I turned to the introduction, which began with an anecdote about teaching The Canterbury Tales to high school students. Pointing to an image from the manuscript reproduced in their textbook, a student asked: “Ms. Kirschenbaum, how come our books are not in color, like they used to be?” The easy answer, she explains, the answer that it was cheaper and easier to print in black and white, didn’t seem adequate with the the color reproduction of the illuminated page “smiling” at them. The question sent her on a quest, and the result is the book and her argument that color and design can stimulate learning.
I mentioned this to my wife, an optometrist, who told me about Irlen filters, which are colored overlays and lenses used to help treat Scotopic Sensitivity Syndrome.

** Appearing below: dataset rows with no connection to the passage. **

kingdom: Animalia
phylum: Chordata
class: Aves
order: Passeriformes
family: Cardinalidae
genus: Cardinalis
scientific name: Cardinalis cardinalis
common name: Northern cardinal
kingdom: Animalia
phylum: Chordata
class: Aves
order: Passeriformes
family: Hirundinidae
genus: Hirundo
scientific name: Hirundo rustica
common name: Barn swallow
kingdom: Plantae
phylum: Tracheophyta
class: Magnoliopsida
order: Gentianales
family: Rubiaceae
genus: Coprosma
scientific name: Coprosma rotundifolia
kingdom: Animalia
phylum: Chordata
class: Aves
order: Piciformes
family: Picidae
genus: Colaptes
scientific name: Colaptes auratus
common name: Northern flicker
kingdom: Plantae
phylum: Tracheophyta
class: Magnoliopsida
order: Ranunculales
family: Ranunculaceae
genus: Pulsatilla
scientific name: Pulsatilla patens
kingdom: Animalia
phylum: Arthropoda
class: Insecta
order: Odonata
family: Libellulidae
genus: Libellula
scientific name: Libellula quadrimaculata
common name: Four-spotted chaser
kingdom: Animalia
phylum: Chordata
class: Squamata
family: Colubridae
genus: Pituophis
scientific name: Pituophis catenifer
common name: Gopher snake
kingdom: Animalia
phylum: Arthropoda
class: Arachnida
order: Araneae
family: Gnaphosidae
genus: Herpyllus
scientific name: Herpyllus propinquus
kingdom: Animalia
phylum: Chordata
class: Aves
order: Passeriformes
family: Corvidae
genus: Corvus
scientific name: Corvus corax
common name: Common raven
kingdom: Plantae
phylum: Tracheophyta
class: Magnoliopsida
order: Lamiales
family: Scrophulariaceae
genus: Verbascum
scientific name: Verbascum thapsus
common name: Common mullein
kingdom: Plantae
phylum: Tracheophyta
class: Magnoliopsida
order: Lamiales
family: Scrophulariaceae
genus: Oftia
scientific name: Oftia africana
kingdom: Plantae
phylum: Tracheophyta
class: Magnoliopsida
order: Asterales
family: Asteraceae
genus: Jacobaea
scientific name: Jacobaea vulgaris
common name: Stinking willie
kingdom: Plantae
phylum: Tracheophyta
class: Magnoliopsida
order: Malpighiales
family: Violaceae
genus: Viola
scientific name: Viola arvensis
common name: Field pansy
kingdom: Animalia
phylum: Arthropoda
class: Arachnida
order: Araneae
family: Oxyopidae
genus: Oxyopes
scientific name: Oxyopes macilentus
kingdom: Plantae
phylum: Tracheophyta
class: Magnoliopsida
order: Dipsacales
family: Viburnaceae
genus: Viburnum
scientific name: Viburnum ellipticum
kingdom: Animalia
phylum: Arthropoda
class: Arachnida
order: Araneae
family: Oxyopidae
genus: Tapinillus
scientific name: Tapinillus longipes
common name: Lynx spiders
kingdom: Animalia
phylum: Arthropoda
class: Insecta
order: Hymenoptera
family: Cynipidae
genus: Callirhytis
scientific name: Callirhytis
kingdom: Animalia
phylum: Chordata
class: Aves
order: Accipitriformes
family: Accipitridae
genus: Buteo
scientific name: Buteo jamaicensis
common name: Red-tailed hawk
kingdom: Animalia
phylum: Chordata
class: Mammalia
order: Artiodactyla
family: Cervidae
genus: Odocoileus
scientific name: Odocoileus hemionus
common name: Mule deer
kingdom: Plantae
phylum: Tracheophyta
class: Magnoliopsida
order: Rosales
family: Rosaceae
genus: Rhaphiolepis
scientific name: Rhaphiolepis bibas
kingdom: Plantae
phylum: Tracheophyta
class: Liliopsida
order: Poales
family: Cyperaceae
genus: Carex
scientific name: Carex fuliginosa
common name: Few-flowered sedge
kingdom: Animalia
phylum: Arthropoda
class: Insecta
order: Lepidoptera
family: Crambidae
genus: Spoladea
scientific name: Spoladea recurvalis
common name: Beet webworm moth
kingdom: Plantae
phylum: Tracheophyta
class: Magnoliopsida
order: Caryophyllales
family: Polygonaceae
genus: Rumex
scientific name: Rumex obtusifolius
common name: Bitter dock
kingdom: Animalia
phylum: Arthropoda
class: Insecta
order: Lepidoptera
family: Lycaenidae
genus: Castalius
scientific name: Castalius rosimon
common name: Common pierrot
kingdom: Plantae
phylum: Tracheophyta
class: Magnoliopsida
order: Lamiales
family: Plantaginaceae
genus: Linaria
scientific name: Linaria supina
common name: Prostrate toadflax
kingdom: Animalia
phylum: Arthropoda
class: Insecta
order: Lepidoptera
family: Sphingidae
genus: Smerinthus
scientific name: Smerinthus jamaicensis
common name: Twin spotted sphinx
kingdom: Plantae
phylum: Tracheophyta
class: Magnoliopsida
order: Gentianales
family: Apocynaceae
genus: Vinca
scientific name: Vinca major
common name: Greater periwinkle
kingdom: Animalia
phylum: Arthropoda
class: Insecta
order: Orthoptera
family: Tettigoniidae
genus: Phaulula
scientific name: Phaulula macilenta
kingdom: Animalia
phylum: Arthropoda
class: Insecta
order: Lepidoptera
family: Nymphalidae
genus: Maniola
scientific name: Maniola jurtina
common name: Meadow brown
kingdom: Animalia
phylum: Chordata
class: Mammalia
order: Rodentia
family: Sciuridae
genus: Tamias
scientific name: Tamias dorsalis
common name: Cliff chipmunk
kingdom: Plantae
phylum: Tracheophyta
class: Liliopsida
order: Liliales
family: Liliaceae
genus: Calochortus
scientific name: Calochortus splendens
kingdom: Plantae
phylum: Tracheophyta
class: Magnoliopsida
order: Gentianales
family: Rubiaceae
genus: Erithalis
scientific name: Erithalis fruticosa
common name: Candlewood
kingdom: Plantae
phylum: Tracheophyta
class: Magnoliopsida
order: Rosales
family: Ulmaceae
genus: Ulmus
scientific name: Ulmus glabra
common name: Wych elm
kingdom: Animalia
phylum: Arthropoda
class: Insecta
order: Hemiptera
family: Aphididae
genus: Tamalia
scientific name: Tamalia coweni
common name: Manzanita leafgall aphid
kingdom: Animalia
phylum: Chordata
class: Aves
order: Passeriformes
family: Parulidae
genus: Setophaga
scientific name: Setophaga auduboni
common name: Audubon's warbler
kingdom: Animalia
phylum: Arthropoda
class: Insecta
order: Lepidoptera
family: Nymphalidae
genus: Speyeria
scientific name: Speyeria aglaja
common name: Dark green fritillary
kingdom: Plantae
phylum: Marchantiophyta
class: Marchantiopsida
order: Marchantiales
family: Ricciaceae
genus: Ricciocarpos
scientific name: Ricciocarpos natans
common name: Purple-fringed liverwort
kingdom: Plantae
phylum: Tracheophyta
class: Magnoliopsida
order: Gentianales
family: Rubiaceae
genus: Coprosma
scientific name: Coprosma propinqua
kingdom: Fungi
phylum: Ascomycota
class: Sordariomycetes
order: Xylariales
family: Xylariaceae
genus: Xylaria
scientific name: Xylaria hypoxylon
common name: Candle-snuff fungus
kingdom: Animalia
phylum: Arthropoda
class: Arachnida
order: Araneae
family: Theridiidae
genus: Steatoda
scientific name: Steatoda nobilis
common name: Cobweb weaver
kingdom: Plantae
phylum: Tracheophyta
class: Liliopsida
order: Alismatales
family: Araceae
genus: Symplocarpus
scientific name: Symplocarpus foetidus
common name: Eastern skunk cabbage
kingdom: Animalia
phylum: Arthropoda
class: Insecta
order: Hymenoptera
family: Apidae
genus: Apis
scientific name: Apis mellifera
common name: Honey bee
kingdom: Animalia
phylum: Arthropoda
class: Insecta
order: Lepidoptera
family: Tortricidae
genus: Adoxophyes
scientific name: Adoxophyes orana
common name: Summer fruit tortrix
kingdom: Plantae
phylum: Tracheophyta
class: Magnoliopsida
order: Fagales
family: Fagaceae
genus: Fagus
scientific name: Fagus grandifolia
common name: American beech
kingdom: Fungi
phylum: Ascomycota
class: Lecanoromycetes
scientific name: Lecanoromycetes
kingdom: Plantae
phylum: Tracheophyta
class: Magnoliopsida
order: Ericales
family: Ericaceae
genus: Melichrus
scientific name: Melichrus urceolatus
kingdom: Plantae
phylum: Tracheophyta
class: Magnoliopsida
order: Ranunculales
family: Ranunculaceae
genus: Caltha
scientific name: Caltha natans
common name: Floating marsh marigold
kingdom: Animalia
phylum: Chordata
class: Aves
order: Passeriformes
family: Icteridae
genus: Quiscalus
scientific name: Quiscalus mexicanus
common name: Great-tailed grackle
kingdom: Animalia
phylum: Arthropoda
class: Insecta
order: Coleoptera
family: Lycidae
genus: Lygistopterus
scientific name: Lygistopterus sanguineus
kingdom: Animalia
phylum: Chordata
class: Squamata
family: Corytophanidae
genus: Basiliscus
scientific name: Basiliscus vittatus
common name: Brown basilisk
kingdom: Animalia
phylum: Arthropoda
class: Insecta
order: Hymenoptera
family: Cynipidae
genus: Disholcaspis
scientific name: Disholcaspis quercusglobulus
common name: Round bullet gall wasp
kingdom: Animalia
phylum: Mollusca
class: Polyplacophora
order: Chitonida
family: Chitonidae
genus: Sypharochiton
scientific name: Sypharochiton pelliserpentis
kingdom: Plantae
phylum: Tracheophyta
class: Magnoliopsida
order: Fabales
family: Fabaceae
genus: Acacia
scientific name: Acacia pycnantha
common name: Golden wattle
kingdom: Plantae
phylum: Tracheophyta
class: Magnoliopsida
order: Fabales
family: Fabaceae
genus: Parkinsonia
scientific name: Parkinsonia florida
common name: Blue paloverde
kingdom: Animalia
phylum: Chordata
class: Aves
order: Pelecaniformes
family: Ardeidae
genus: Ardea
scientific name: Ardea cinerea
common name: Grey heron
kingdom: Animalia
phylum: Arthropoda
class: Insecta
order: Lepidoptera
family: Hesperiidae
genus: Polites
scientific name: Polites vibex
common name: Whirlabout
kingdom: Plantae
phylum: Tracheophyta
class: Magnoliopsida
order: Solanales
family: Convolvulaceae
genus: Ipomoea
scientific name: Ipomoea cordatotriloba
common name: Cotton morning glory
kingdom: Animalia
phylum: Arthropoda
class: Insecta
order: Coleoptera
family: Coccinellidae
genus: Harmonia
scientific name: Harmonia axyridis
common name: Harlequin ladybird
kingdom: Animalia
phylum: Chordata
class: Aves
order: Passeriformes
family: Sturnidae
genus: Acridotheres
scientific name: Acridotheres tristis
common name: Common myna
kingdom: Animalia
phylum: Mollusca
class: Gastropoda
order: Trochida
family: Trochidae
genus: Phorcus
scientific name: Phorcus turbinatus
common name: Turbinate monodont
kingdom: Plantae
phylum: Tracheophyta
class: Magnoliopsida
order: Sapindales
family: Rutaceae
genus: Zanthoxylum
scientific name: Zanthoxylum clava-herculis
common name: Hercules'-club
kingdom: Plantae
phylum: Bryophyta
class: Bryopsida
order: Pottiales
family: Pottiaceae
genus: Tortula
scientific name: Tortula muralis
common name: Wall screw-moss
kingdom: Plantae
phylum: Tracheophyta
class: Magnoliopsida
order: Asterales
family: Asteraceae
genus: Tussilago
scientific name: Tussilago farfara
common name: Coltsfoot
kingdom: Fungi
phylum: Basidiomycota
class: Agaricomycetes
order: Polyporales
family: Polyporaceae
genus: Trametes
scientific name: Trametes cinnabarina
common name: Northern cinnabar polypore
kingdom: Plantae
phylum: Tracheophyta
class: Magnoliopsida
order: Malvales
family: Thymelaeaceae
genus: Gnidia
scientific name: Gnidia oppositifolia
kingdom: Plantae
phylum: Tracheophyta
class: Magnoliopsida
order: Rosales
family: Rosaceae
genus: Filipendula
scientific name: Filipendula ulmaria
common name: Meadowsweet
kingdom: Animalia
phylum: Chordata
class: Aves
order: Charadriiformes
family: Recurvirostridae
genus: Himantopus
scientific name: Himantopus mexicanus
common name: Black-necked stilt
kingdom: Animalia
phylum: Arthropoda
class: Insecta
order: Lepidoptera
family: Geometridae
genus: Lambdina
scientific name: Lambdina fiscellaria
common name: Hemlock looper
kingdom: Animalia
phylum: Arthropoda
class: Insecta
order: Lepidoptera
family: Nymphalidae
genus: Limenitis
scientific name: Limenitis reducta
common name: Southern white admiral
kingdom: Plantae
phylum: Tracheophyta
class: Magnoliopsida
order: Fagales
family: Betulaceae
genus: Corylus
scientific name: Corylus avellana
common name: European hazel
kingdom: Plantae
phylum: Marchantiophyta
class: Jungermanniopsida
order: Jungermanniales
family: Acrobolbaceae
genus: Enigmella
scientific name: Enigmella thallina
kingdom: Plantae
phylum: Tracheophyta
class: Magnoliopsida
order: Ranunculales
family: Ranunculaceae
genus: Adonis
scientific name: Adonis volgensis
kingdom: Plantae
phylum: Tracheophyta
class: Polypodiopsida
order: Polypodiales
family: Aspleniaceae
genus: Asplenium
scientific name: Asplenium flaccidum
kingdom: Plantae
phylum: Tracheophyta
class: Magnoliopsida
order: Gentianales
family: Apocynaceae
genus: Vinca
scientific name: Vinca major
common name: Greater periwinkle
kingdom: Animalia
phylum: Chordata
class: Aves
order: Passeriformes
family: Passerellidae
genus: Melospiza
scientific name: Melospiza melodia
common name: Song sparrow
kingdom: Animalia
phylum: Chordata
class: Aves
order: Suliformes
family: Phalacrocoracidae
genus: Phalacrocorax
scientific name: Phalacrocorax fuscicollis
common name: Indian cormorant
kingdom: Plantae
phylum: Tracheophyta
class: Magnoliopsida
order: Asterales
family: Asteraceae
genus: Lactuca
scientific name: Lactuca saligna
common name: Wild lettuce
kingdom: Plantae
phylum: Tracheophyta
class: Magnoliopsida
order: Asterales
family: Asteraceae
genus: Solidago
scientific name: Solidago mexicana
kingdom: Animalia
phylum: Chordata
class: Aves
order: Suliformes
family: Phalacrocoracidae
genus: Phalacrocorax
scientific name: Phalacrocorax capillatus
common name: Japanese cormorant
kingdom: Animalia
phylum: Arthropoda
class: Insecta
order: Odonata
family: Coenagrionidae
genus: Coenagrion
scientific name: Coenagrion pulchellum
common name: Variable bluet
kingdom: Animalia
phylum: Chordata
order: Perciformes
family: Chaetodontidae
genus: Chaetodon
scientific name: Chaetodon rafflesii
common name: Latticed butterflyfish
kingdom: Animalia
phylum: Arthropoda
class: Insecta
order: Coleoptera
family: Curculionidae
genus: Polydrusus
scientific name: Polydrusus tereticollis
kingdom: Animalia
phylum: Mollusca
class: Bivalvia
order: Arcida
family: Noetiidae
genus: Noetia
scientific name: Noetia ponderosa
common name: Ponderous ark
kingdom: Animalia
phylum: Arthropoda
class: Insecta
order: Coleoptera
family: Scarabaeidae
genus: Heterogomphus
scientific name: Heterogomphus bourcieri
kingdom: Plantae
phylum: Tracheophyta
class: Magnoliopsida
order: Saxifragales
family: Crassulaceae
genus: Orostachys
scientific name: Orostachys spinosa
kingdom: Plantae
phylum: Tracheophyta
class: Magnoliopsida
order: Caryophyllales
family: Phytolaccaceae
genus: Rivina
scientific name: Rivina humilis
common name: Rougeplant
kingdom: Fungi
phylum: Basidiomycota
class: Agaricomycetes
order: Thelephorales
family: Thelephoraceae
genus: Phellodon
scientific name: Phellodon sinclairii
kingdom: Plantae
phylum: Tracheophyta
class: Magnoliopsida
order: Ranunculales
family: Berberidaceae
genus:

All of this, of course, is deeply connected to the canon of memory, especially some of Mary Carruthers’ work and the work Kathie‘s doing. And all of the above serves as an introduction to this passage from the book, posted here because I like it:
Some of our students are exceptionally bright and later attend Ivy League colleges such as Columbia and Cornell. I often catch them in the middle of class, sneaking a peak of a glossy magazine. They love print as much as we do. They prefer computer screens for instant messaging, e-mail, games and short blocks of text. But it would be preposterous to ask them to read War and Peace or The Adventures of Huckleberry Finn on the screen. As I discuss in a later chapter, The Old Way of Reading and the New, we have made a huge conceptual mistake to think that the younger generation prefer reading literature on the screen. Or that the screen somehow is the magic key to their future. Less important is whether they read on screen or on paper. More important is that the words engage them on multiple levels. You cannot simply put black text on a white screen and think that because of the screen, kids will read it. The words need to be designed, this is the secret. Not the screen. (23)
Anyone who’s been paying attention to composition textbooks, specifically handbook, has seen these principles applied more and more frequently. (( As are textbooks from other disciplines, I’m sure. When I teach with Rob Pope’s The English Studies Book, I always spend part of one class discussing the book’s layout and design as mnemonic technologies. )) When our program first adopted Faigley’s The Brief Penguin Handbook, I know that some of our graduate student instructors decried the book’s use of color and other design elements as “pandering” to undergraduates, the unstated implication being that real books were print dense affairs done up in black and white. Ironically, some of the book’s most vocal critics I heard from were themselves medievalists. Pretty pictures, I guess, are best left to chirographic culture.